Игра в классики, стр. 97

– Почему здесь? – удивилась Пола. Она оглядела желтое покрывало, вылинявшую, заплесневелую комнату, розовый абажур под потолком.

– Здесь ли, там ли…

– Если из-за денег, то я просто так спросила, дорогой.

– Если противно, так и скажи, уйдем в другое место, любимая.

– Да нет, не противно. Но некрасиво тут. А может быть…

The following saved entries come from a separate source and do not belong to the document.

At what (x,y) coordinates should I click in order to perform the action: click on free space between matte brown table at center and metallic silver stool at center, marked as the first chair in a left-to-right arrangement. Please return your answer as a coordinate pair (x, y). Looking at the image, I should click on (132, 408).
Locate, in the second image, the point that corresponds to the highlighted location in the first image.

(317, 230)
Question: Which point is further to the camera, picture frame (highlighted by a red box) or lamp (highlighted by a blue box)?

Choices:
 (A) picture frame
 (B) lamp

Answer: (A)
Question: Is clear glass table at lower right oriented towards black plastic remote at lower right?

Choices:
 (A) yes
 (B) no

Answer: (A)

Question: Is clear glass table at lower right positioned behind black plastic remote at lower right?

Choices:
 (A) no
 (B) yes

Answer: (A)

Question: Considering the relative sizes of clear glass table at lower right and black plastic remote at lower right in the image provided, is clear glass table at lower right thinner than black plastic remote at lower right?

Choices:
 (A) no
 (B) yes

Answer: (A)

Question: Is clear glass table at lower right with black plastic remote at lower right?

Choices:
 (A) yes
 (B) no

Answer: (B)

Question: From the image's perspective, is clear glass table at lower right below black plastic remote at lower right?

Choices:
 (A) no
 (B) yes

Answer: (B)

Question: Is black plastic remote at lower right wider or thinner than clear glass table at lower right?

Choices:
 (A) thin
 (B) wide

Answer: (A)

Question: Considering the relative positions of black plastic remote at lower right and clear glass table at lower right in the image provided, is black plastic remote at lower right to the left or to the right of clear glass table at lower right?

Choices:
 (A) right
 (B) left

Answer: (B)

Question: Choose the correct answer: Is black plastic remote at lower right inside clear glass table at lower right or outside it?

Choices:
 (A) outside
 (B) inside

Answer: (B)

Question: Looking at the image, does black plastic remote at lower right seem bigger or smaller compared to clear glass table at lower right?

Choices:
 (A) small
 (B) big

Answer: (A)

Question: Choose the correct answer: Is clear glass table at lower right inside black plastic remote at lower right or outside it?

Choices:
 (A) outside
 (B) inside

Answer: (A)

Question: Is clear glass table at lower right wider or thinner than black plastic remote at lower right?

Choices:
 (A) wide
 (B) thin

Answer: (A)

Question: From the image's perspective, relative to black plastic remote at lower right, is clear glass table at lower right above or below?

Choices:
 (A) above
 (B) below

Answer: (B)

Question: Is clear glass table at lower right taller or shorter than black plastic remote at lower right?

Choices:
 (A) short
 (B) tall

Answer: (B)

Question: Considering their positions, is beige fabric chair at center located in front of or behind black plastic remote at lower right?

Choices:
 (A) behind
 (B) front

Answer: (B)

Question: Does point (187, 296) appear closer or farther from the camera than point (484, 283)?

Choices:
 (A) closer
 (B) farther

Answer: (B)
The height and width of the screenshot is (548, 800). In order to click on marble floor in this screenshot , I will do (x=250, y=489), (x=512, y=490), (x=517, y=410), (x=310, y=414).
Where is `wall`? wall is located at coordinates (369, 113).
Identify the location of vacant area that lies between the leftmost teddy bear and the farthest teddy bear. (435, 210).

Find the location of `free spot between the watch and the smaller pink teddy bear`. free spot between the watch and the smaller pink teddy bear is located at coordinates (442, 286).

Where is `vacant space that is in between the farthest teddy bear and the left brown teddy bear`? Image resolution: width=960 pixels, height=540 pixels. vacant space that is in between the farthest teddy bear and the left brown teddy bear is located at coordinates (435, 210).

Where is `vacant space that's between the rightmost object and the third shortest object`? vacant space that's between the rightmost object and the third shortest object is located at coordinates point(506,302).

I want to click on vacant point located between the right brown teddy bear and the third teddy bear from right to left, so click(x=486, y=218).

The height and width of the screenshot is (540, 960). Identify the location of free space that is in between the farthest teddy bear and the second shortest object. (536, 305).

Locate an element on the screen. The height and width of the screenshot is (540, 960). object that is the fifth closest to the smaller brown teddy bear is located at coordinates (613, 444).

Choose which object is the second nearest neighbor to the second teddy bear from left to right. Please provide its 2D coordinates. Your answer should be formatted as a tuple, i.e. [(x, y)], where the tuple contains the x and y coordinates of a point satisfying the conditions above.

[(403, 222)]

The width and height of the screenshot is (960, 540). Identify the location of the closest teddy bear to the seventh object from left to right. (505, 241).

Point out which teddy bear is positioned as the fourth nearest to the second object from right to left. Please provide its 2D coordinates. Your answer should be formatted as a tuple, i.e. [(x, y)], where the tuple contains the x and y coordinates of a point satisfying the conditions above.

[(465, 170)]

Ее рука нашла руку Оливейры в тот момент, когда оба они наклонились снять покрывало. И весь вечер он снова, еще раз, еще один из стольких раз, иронически и растроганно, как свидетель, наблюдающий за собственным телом, присутствовал при неожиданностях, увлекающих и разочаровывающих перипетиях этой церемонии. Неосознанно привыкший к ритмам Маги, он вдруг окунулся в новое море, и иные волны вырывали его из автоматизма привычек, вставали перед ним, готовые, казалось, развенчать его опутанное призраками одиночество. Сколько очарования и сколько разочарований, когда меняешь одни губы на другие, когда с закрытыми глазами ищешь шею, на которой только что засыпала твоя рука, и вдруг чувствуешь, что под рукой – другой изгиб, и он плотнее, а сухожилие чуть напряглось от усилия, должно быть, она хочет приподняться, чтобы поцеловать или легонько укусить. Каждый миг тело испытывает сладостное неузнавание, надо подвинуться чуть больше обычного иди опустить голову, чтобы найти рот, который прежде был совсем рядом, гладишь бедро не такое крутое, ждешь ответной ласки – и не встречаешь, настаиваешь рассеянно, пока не поймешь, что все теперь надо придумывать сызнова, что тут законы еще не сложились, что надо изобретать новые код и шифры, и они будут другими и означать будут совершенно иное. Вес, запах, интонация смеха или просьбы, ритмы и порывы – все то же самое, и все – совсем другое, все рождается заново, хотя все это – бессмертно, любовь играет в выдумку, бежит от себя самой и возвращается на новом витке пугающей спирали, и груди поют по-другому, и губы иначе затягивают в поцелуй или целуют как бы издалека, и мгновения, которые раньше заполнялись яростью и тревогой, теперь полны беззаботной игры и веселья, или, наоборот, в минуты, когда раньше, бывало, смаривал сон, – ныне сладкое бормотанье и ласковые глупости; теперь ты постоянно напряжен и чувствуешь в себе что-то невысказанное, что желает распрямиться, что-то вроде ненасытной ярости. И только последний трепет наслаждения – тот же самый, а все, что есть в мире до и после него, – разлетелось вдребезги, и надо все назвать по-новому, все пальцы, один за другим, и губы, и каждую тень в отдельности.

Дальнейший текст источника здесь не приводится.